# Question Concerning Probability Systems

1. Aug 22, 2013

### EricJRose83

Does probability necessitate an underlying deterministic foundation in order to offer a degree of prediction? Thank you in advance!

2. Aug 22, 2013

### Stephen Tashi

I see no way to interpret your words as a specific mathematical question. Can you give an example of a situation where your question has a definite yes-or-no answer?

The forum rules are rather sensitive to people trying to discuss philosophy. I think this comes from a revulsion to such threads popping up in the physics sessions on quantum mechanics, but such threads also tend to get closed in the math sections.

3. Aug 22, 2013

### EricJRose83

Okay, is a degree of predictive probability possible if the variables are not computable?

4. Aug 22, 2013

### Stephen Tashi

You call that a specific question? What is "predictive probability"? For that matter, what is "non-predictive probability"? What's the definition of these "degrees" that you intend to measure it with?

5. Aug 22, 2013

### EricJRose83

Uh, it's kind of self-evident I would think. Predictive probability is a probability system that offers a degree of prediction. A non-predictive probability system wouldn't offer any prediction and there for by definition wouldn't be a probability system. By degree of prediction, I mean something like 1 in 20 chance of a certain outcome being possible, so on and so forth.

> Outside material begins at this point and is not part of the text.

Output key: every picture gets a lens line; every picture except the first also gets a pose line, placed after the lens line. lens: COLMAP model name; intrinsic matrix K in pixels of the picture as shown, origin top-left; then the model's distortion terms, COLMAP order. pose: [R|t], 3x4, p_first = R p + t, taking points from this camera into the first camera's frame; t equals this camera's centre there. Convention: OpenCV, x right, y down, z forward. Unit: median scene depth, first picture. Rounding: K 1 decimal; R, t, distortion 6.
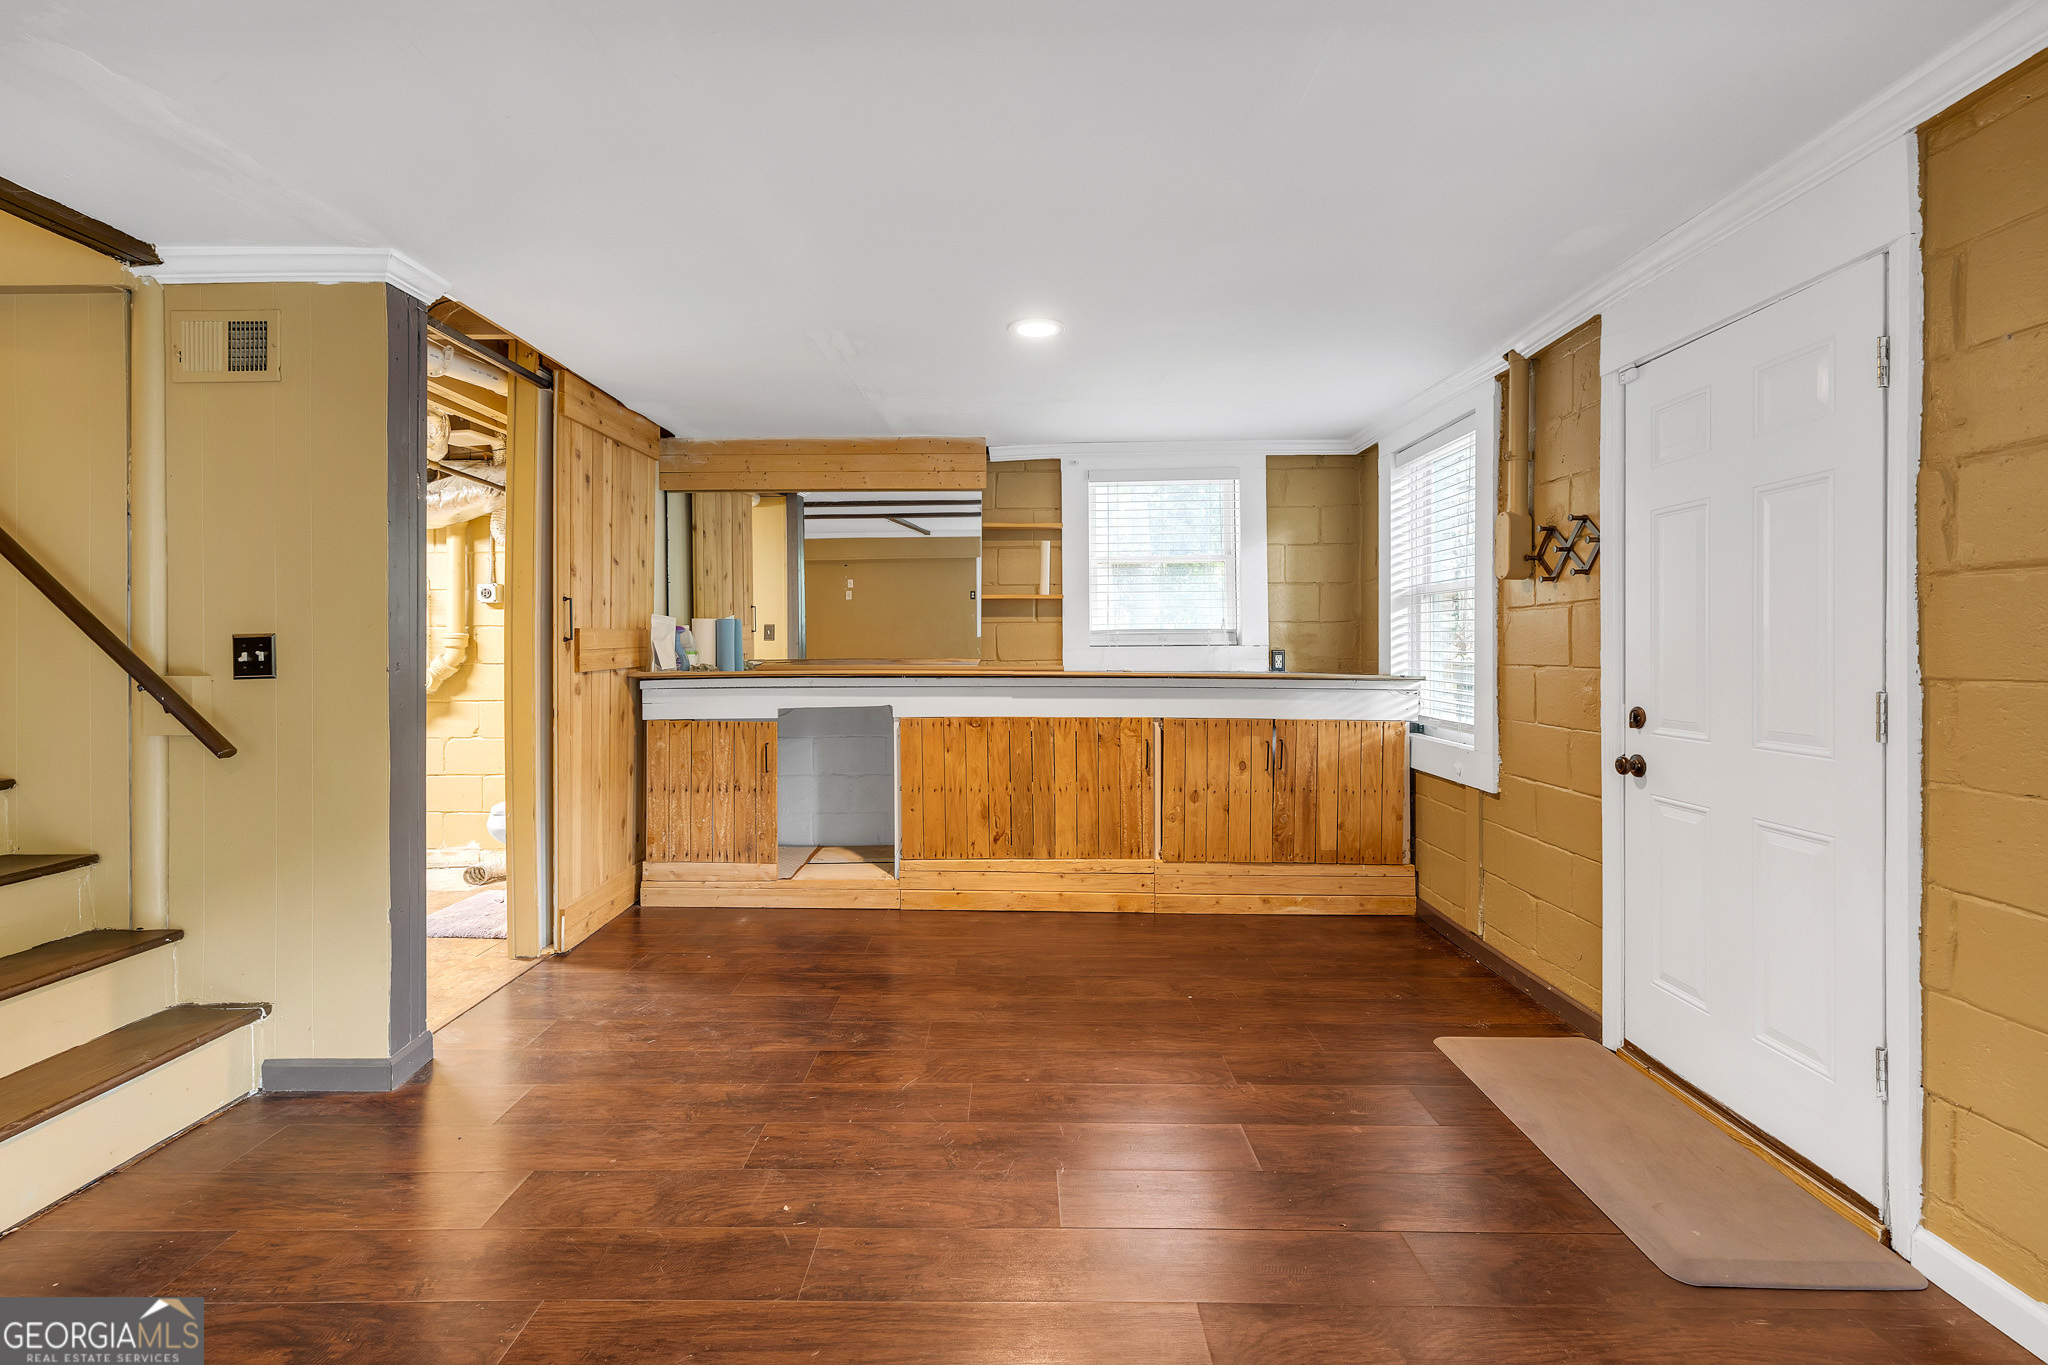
lens RADIAL K [[879.0, 0, 1023.1], [0, 879.0, 650.4], [0, 0, 1]] dist [-0.001786, -0.000743]
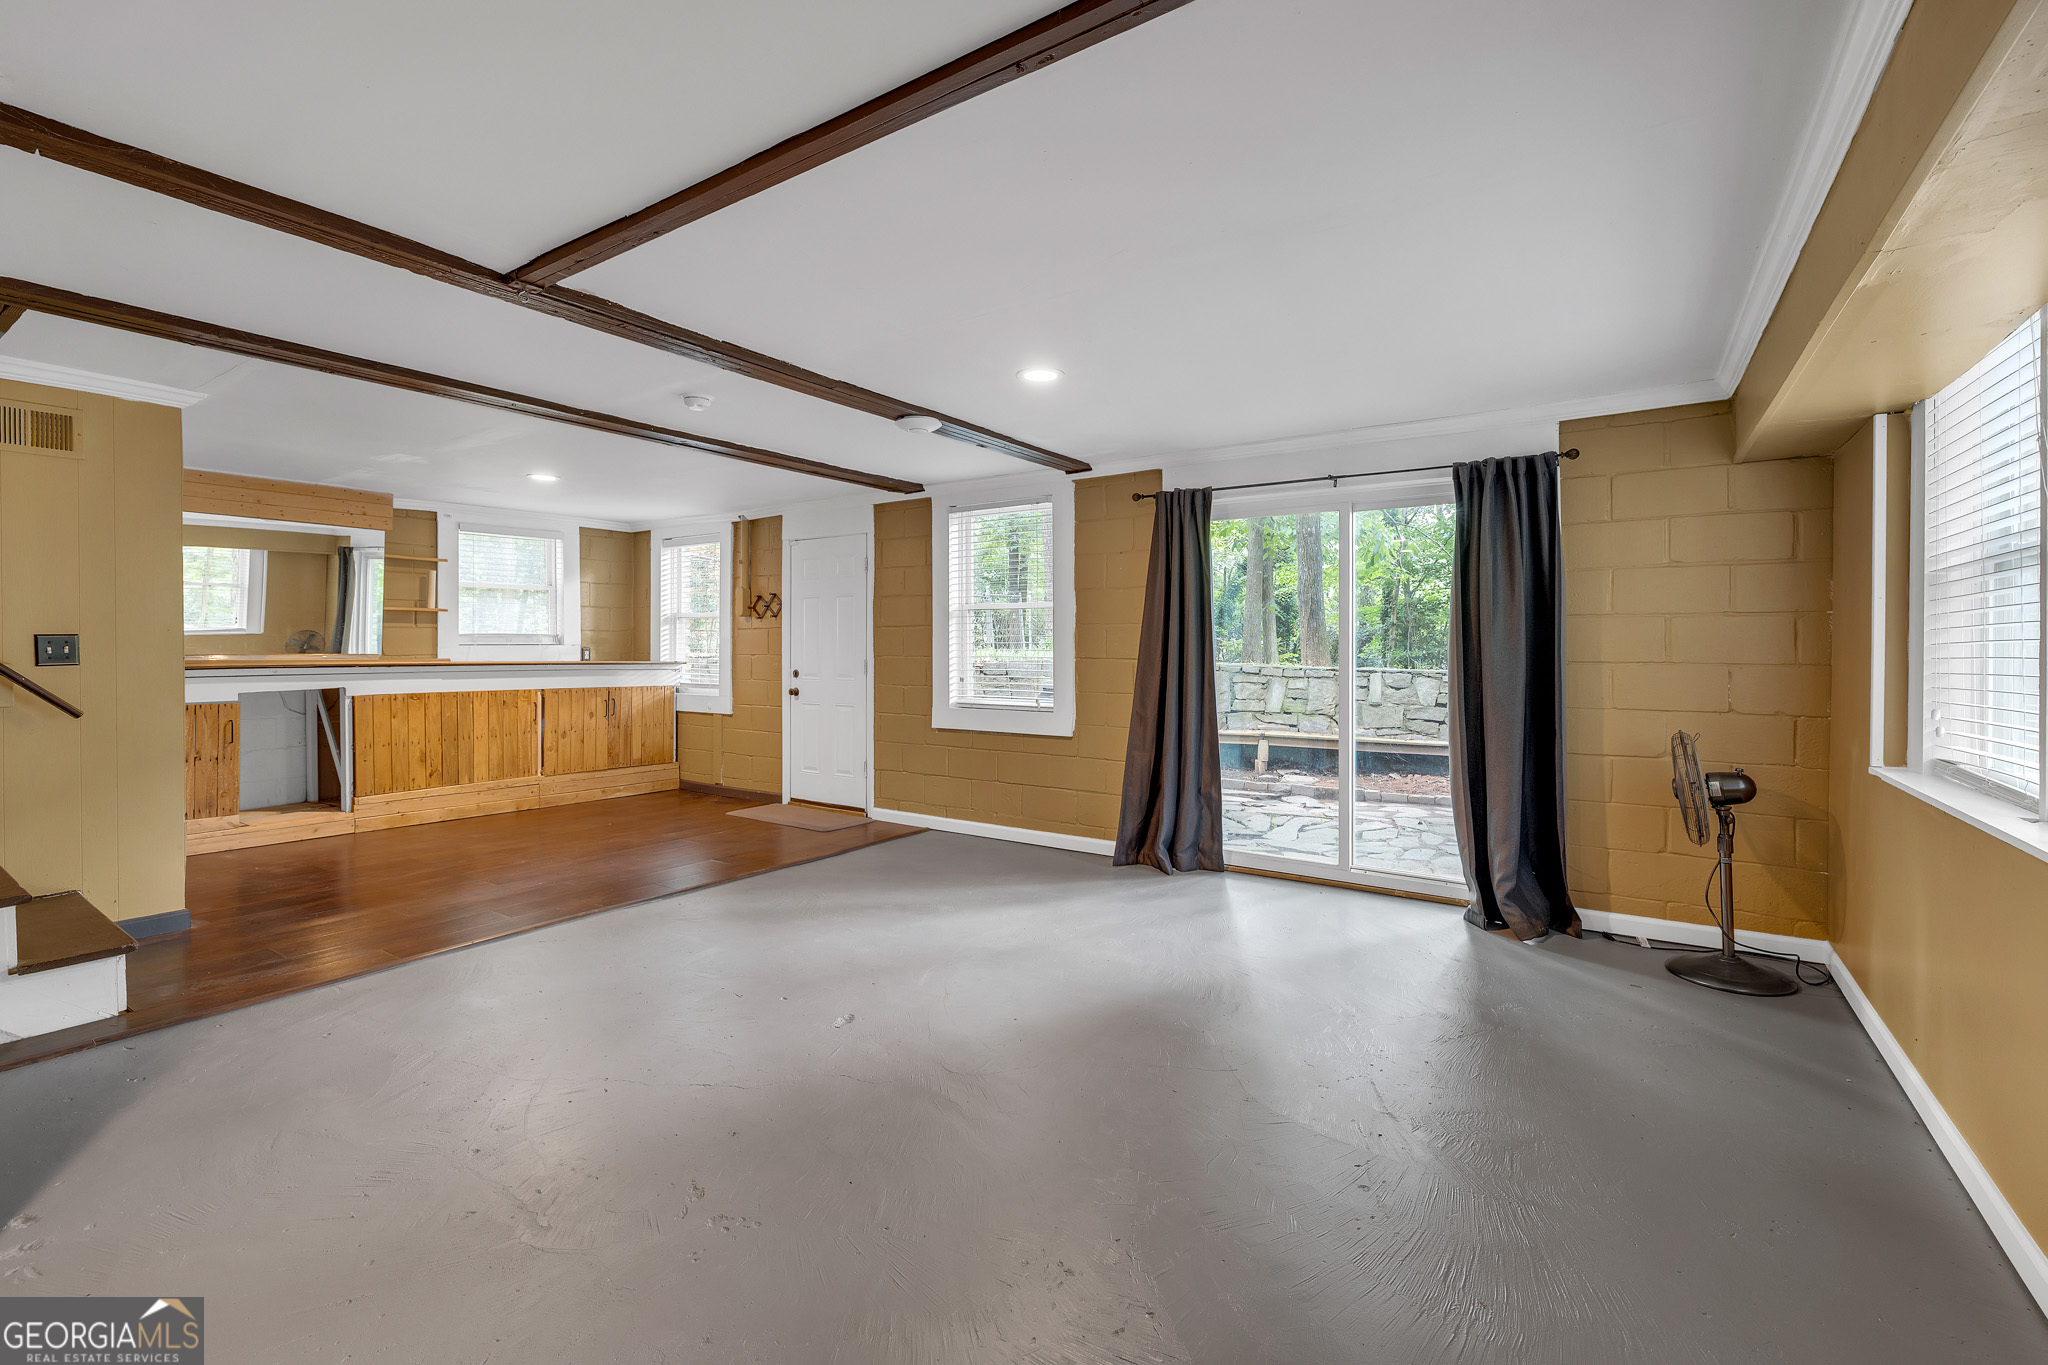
lens RADIAL K [[879.0, 0, 1019.9], [0, 879.0, 649.7], [0, 0, 1]] dist [-0.001786, -0.000743]
pose [[0.551725, 0.000633, 0.834026, -0.723173], [-0.000495, 1.000000, -0.000431, 0.003742], [-0.834026, -0.000175, 0.551726, -0.651393]]
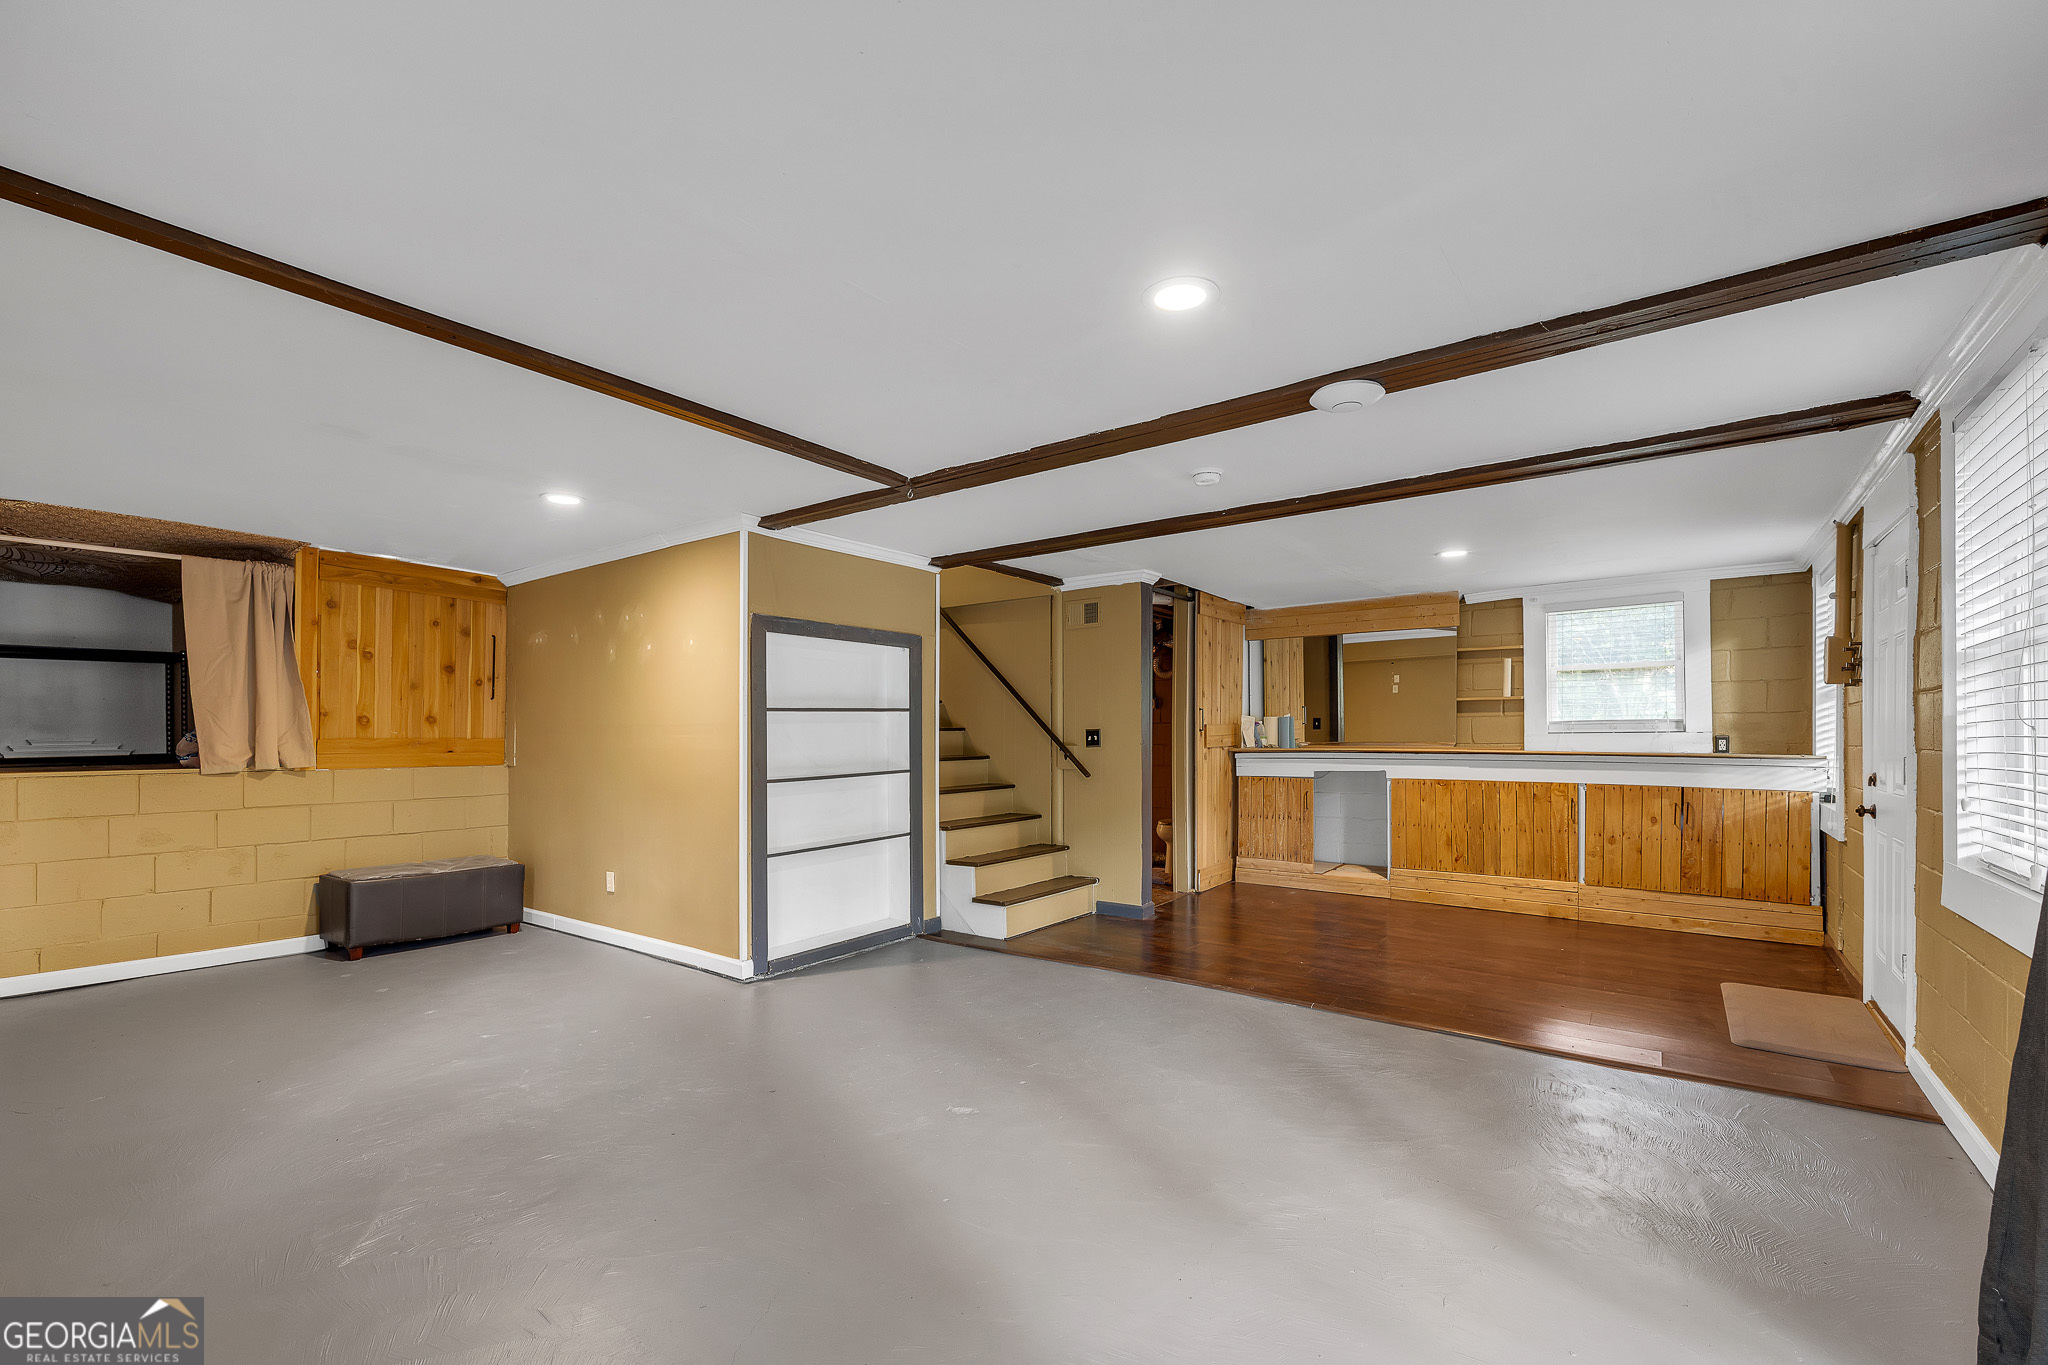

I'm simply asking if a probability system necessitates an underlying deterministic system for it to function properly. If not, then what causes one event to be more probable than another?

I think the answer is a resounding yes of course. Seems like a no brainer to me. However, I've met more people than I can count who either fail to understand this very simple concept or simply disagree without offering up an explanation as to why, but instead say, "I don't understand why a probability system would necessitate an underlying deterministic system".

6. Aug 23, 2013

### economicsnerd

Problem solved then?

7. Aug 23, 2013

### HallsofIvy

Staff Emeritus
I think it is more likely that you are the one who fails "to understand this very simple concept". I can certainly postulate a "probability system" which has 3 possible outcomes, A, B, and C, where the probability of outcome A is 1/2, the probability of putcome B is 1/4, and the provability of outcome C is 1/4. What is the "underlying deterministic system" there?

8. Aug 23, 2013

### mathman

Is this a mathematics question or a physics question? "Underlying deterministic" is a physics concept. Mathematical probability starts with Kolmogoroff axioms.